WHAT THE TASK ASKS:
Reproduce every line of the records below verbatim, keeping the original order and changing nothing.
#### DATASET CONTENT ####
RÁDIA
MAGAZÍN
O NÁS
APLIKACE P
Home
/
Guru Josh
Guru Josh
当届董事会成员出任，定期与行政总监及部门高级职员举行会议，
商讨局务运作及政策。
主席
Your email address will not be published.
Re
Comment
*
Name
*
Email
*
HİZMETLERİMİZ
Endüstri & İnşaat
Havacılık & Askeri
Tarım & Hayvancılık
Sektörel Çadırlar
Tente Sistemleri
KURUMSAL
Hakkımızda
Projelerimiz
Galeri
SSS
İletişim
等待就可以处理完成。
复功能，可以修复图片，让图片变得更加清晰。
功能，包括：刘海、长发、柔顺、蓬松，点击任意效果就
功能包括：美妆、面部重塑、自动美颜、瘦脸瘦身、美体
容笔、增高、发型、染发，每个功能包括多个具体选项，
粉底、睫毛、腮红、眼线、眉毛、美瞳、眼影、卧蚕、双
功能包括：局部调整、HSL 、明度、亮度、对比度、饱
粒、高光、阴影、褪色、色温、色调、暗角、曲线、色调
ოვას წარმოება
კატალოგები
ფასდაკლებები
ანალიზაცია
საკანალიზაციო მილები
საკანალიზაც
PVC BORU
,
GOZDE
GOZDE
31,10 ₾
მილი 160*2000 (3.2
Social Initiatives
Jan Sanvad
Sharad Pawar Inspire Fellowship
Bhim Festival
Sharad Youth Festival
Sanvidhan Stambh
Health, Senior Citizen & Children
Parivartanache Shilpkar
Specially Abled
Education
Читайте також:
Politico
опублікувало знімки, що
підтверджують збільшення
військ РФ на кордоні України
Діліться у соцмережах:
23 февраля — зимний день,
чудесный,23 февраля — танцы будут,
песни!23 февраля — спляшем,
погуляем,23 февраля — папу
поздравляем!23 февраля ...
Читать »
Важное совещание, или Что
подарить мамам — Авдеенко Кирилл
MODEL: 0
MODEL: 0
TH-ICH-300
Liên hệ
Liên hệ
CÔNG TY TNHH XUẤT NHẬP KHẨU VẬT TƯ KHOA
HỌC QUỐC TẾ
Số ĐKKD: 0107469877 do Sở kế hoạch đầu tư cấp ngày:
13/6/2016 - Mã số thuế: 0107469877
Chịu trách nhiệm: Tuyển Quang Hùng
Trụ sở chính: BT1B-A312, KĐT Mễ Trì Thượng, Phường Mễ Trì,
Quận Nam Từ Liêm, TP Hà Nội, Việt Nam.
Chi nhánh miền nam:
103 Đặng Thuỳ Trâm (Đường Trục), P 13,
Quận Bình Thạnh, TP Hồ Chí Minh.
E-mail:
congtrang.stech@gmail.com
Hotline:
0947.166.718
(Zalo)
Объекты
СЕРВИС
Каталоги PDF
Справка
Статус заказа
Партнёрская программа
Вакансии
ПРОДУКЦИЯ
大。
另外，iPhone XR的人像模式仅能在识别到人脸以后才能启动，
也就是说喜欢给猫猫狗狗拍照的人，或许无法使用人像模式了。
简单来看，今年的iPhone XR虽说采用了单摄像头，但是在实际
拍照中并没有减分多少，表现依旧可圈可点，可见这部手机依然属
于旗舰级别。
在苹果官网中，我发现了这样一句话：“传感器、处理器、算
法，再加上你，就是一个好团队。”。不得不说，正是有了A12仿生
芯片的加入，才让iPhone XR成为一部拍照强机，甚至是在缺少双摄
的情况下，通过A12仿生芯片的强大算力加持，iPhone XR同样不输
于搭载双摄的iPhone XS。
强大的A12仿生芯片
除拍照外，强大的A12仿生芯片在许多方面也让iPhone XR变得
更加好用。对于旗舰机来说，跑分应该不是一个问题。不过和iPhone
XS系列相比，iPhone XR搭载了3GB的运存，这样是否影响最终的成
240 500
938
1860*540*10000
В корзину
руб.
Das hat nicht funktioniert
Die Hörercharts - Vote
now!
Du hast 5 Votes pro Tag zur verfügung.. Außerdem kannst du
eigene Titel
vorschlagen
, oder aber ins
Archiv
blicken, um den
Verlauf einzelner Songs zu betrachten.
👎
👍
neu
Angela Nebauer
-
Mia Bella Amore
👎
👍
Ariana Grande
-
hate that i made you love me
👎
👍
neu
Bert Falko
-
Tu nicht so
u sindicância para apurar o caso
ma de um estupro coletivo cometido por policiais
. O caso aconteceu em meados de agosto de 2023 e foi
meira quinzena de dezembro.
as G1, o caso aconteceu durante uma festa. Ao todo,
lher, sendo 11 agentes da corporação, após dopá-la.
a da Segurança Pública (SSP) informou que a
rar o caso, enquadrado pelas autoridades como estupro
####
THE ANSWER:
RÁDIA
MAGAZÍN
O NÁS
APLIKACE P
Home
/
Guru Josh
Guru Josh
当届董事会成员出任，定期与行政总监及部门高级职员举行会议，
商讨局务运作及政策。
主席
Your email address will not be published.
Re
Comment
*
Name
*
Email
*
HİZMETLERİMİZ
Endüstri & İnşaat
Havacılık & Askeri
Tarım & Hayvancılık
Sektörel Çadırlar
Tente Sistemleri
KURUMSAL
Hakkımızda
Projelerimiz
Galeri
SSS
İletişim
等待就可以处理完成。
复功能，可以修复图片，让图片变得更加清晰。
功能，包括：刘海、长发、柔顺、蓬松，点击任意效果就
功能包括：美妆、面部重塑、自动美颜、瘦脸瘦身、美体
容笔、增高、发型、染发，每个功能包括多个具体选项，
粉底、睫毛、腮红、眼线、眉毛、美瞳、眼影、卧蚕、双
功能包括：局部调整、HSL 、明度、亮度、对比度、饱
粒、高光、阴影、褪色、色温、色调、暗角、曲线、色调
ოვას წარმოება
კატალოგები
ფასდაკლებები
ანალიზაცია
საკანალიზაციო მილები
საკანალიზაც
PVC BORU
,
GOZDE
GOZDE
31,10 ₾
მილი 160*2000 (3.2
Social Initiatives
Jan Sanvad
Sharad Pawar Inspire Fellowship
Bhim Festival
Sharad Youth Festival
Sanvidhan Stambh
Health, Senior Citizen & Children
Parivartanache Shilpkar
Specially Abled
Education
Читайте також:
Politico
опублікувало знімки, що
підтверджують збільшення
військ РФ на кордоні України
Діліться у соцмережах:
23 февраля — зимний день,
чудесный,23 февраля — танцы будут,
песни!23 февраля — спляшем,
погуляем,23 февраля — папу
поздравляем!23 февраля ...
Читать »
Важное совещание, или Что
подарить мамам — Авдеенко Кирилл
MODEL: 0
MODEL: 0
TH-ICH-300
Liên hệ
Liên hệ
CÔNG TY TNHH XUẤT NHẬP KHẨU VẬT TƯ KHOA
HỌC QUỐC TẾ
Số ĐKKD: 0107469877 do Sở kế hoạch đầu tư cấp ngày:
13/6/2016 - Mã số thuế: 0107469877
Chịu trách nhiệm: Tuyển Quang Hùng
Trụ sở chính: BT1B-A312, KĐT Mễ Trì Thượng, Phường Mễ Trì,
Quận Nam Từ Liêm, TP Hà Nội, Việt Nam.
Chi nhánh miền nam:
103 Đặng Thuỳ Trâm (Đường Trục), P 13,
Quận Bình Thạnh, TP Hồ Chí Minh.
E-mail:
congtrang.stech@gmail.com
Hotline:
0947.166.718
(Zalo)
Объекты
СЕРВИС
Каталоги PDF
Справка
Статус заказа
Партнёрская программа
Вакансии
ПРОДУКЦИЯ
大。
另外，iPhone XR的人像模式仅能在识别到人脸以后才能启动，
也就是说喜欢给猫猫狗狗拍照的人，或许无法使用人像模式了。
简单来看，今年的iPhone XR虽说采用了单摄像头，但是在实际
拍照中并没有减分多少，表现依旧可圈可点，可见这部手机依然属
于旗舰级别。
在苹果官网中，我发现了这样一句话：“传感器、处理器、算
法，再加上你，就是一个好团队。”。不得不说，正是有了A12仿生
芯片的加入，才让iPhone XR成为一部拍照强机，甚至是在缺少双摄
的情况下，通过A12仿生芯片的强大算力加持，iPhone XR同样不输
于搭载双摄的iPhone XS。
强大的A12仿生芯片
除拍照外，强大的A12仿生芯片在许多方面也让iPhone XR变得
更加好用。对于旗舰机来说，跑分应该不是一个问题。不过和iPhone
XS系列相比，iPhone XR搭载了3GB的运存，这样是否影响最终的成
240 500
938
1860*540*10000
В корзину
руб.
Das hat nicht funktioniert
Die Hörercharts - Vote
now!
Du hast 5 Votes pro Tag zur verfügung.. Außerdem kannst du
eigene Titel
vorschlagen
, oder aber ins
Archiv
blicken, um den
Verlauf einzelner Songs zu betrachten.
👎
👍
neu
Angela Nebauer
-
Mia Bella Amore
👎
👍
Ariana Grande
-
hate that i made you love me
👎
👍
neu
Bert Falko
-
Tu nicht so
u sindicância para apurar o caso
ma de um estupro coletivo cometido por policiais
. O caso aconteceu em meados de agosto de 2023 e foi
meira quinzena de dezembro.
as G1, o caso aconteceu durante uma festa. Ao todo,
lher, sendo 11 agentes da corporação, após dopá-la.
a da Segurança Pública (SSP) informou que a
rar o caso, enquadrado pelas autoridades como estupro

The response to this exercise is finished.